What are we considering when we talk of "personality"?

Personality is, in part, about how we typically tend to behave – for example, whether we are most often talkative or are usually quiet, or whether we are likely to jump at the opportunity to explore new ideas and new ways of doing things or, instead, are more prone to stick to the tried-and-true approach we've used many times before.

But personality is not just about how we are likely to behave or to act. It is also about how we generally tend to feel, for example, are we usually upbeat, hopeful, and optimistic, or not, and how stable our feelings typically are, or how volatile. Personality is also about what we usually find pleasant, fun and rewarding (or not), and what motivates us, keeping us going and trying again and again.

One helpful way of thinking of the different dimensions that all contribute to personality, and what its components are, is what has been called the ABCD framework:

A = affect (what and how we feel, or emotion/mood)

B = behavior (what and how we act or do things)

C = cognition (what and how we think)

D = desire (what and how we want things; what we try to bring about, or to prevent)

So, what about changing our personality?

In the past several years, views about personality have themselves been changing. Rather than seeing personality as for the most part stable and constant, many researchers now take a more dynamic view of personality that emphasizes both continuity or constancy and change.

For example, across our lives, one factor contributing to changes in personality is alterations in our social roles and responsibilities. Indeed, many studies have found that, as individuals move from later adolescence into adulthood, their personality characteristics gradually become more adaptive and appropriate to their new situation such as new work responsibilities or new personal relationships. New roles bring with them different goals, and new ways of thinking and responding. If repeatedly experienced, these new ways of thinking and responding may become habitual or "trait-like" – as pictured in the Personality Change Model.

But what about other sorts of life-related events, such as engaging in a new type of training or intervention? Could these also significantly change someone's personality?
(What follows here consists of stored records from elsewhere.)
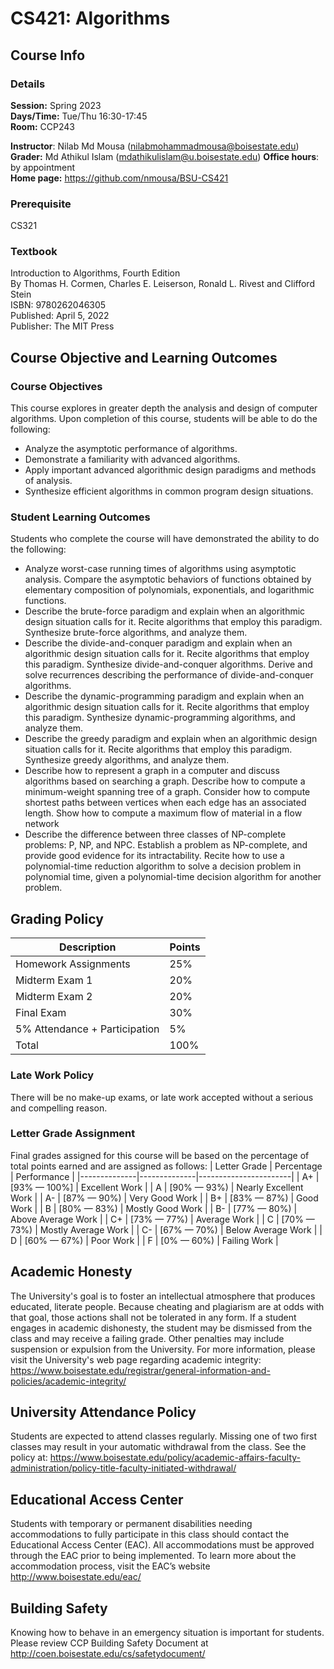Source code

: # CS421: Algorithms 

## Course Info 
### Details 
**Session:** Spring 2023   
**Days/Time:** Tue/Thu 16:30-17:45  
**Room:** CCP243  

**Instructor**: Nilab Md Mousa (nilabmohammadmousa@boisestate.edu)  
**Grader:** Md Athikul Islam (mdathikulislam@u.boisestate.edu)
**Office hours**: by appointment  
**Home page:** https://github.com/nmousa/BSU-CS421  

### Prerequisite 
CS321 
### Textbook 
Introduction to Algorithms, Fourth Edition  
By Thomas H. Cormen, Charles E. Leiserson, Ronald L. Rivest and Clifford Stein  
ISBN: 9780262046305  
Published: April 5, 2022  
Publisher: The MIT Press  

## Course Objective and Learning Outcomes 
### Course Objectives
This course explores in greater depth the analysis and design of computer algorithms. Upon completion of this course, students will be able to do the following:
* Analyze the asymptotic performance of algorithms.  
* Demonstrate a familiarity with advanced algorithms.  
* Apply important advanced algorithmic design paradigms and methods of analysis.  
* Synthesize efficient algorithms in common program design situations.  

### Student Learning Outcomes
Students who complete the course will have demonstrated the ability to do the following:
* Analyze worst-case running times of algorithms using asymptotic analysis. Compare the asymptotic behaviors of functions obtained by elementary composition of polynomials, exponentials, and logarithmic functions.
* Describe the brute-force paradigm and explain when an algorithmic design situation calls for it. Recite algorithms that employ this paradigm. Synthesize brute-force algorithms, and analyze them.
* Describe the divide-and-conquer paradigm and explain when an algorithmic design situation calls for it. Recite algorithms that employ this paradigm. Synthesize
divide-and-conquer algorithms. Derive and solve recurrences describing the performance of divide-and-conquer algorithms.
* Describe the dynamic-programming paradigm and explain when an algorithmic design situation calls for it. Recite algorithms that employ this paradigm. Synthesize dynamic-programming algorithms, and analyze them.
* Describe the greedy paradigm and explain when an algorithmic design situation calls for it. Recite algorithms that employ this paradigm. Synthesize greedy algorithms, and analyze them.
* Describe how to represent a graph in a computer and discuss algorithms based on searching a graph. Describe how to compute a minimum-weight spanning tree
of a graph. Consider how to compute shortest paths between vertices when each edge has an associated length. Show how to compute a maximum flow of material in a flow network
* Describe the difference between three classes of NP-complete problems: P, NP, and NPC. Establish a problem as NP-complete, and provide good evidence for its intractability. Recite how to use a polynomial-time reduction algorithm to solve a decision problem in polynomial time, given a polynomial-time decision algorithm for another problem.

## Grading Policy 

| Description                                     | Points |
|-------------------------------------------------|--------|
| Homework Assignments                            | 25%    |
| Midterm Exam 1                                  | 20%    |
| Midterm Exam 2                                  | 20%    |
| Final Exam                                      | 30%    |
| 5% Attendance + Participation                   | 5%     |
| Total                                           | 100%   |

### Late Work Policy 
There will be no make-up exams, or late work accepted without a serious and compelling reason.

### Letter Grade Assignment
Final grades assigned for this course will be based on the percentage of total points
earned and are assigned as follows: 
| Letter Grade | Percentage   | Performance           |
|--------------|--------------|-----------------------|
| A+           | [93% — 100%] | Excellent Work        |
| A            | [90% — 93%)  | Nearly Excellent Work |
| A-           | [87% — 90%)  | Very Good Work        |
| B+           | [83% — 87%)  | Good Work             |
| B            | [80% — 83%)  | Mostly Good Work      |
| B-           | [77% — 80%)  | Above Average Work    |
| C+           | [73% — 77%)  | Average Work          |
| C            | [70% — 73%)  | Mostly Average Work   |
| C-           | [67% — 70%)  | Below Average Work    |
| D            | [60% — 67%)  | Poor Work             |
| F            | [0% — 60%)   | Failing Work          |

## Academic Honesty
The University's goal is to foster an intellectual atmosphere that produces educated,
literate people. Because cheating and plagiarism are at odds with that goal, those
actions shall not be tolerated in any form. If a student engages in academic
dishonesty, the student may be dismissed from the class and may receive a failing
grade. Other penalties may include suspension or expulsion from the University.
For more information, please visit the University's web page regarding academic integrity:
https://www.boisestate.edu/registrar/general-information-and-policies/academic-integrity/


## University Attendance Policy
Students are expected to attend classes regularly. Missing one of two first classes
may result in your automatic withdrawal from the class. See the policy at:
https://www.boisestate.edu/policy/academic-affairs-faculty-administration/policy-title-faculty-initiated-withdrawal/

## Educational Access Center
Students with temporary or permanent disabilities needing accommodations to fully participate
in this class should contact the Educational Access Center (EAC). All accommodations must
be approved through the EAC prior to being implemented. To learn more about the accommodation
process, visit the EAC’s website http://www.boisestate.edu/eac/


## Building Safety
Knowing how to behave in an emergency situation is important for students.
Please review CCP Building Safety Document at
http://coen.boisestate.edu/cs/safetydocument/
The answer seems to be yes. One recent large-scale summary of many different studies measured personality before and after various sorts of interventions. The systematic meta-analysis – including more than 200 studies, and more than 20,000 participants – showed that personality traits can, indeed, change after different types of change interventions, such as an 18-hour course helping undergraduates learn to better understand and deal with their own and others' emotions. The alterations in personality traits also appeared to be comparatively long-lasting – with changes still apparent after time periods of six months, and one or more years after the intervention.

So what personality characteristics changed? The largest and most consistently observed changes were found in emotional stability. Significant changes were also found for extraversion, agreeableness, conscientiousness, and blended combinations of traits. Changes in "openness to experience" – broadly encompassing one's tendency to flexibly explore novel ideas and experiences – were also observed, for some but not all of the different ways of assessing change.

By adopting a view of personality that is a mix of bottom-up and top-down processes, and as something that emerges over time, and with repeated experience, change may emerge if we change our environment or our goals and the many experiential "states" we cumulatively inhabit over time. By actually taking a first step into the desired new direction such as being more open or more conscientious – and then another step, and another, and another – new ways of thinking, acting, and feeling will be repeatedly experienced, and may become habitual or trait-like. We may indeed deeply change ourselves, and in a positive, lasting way.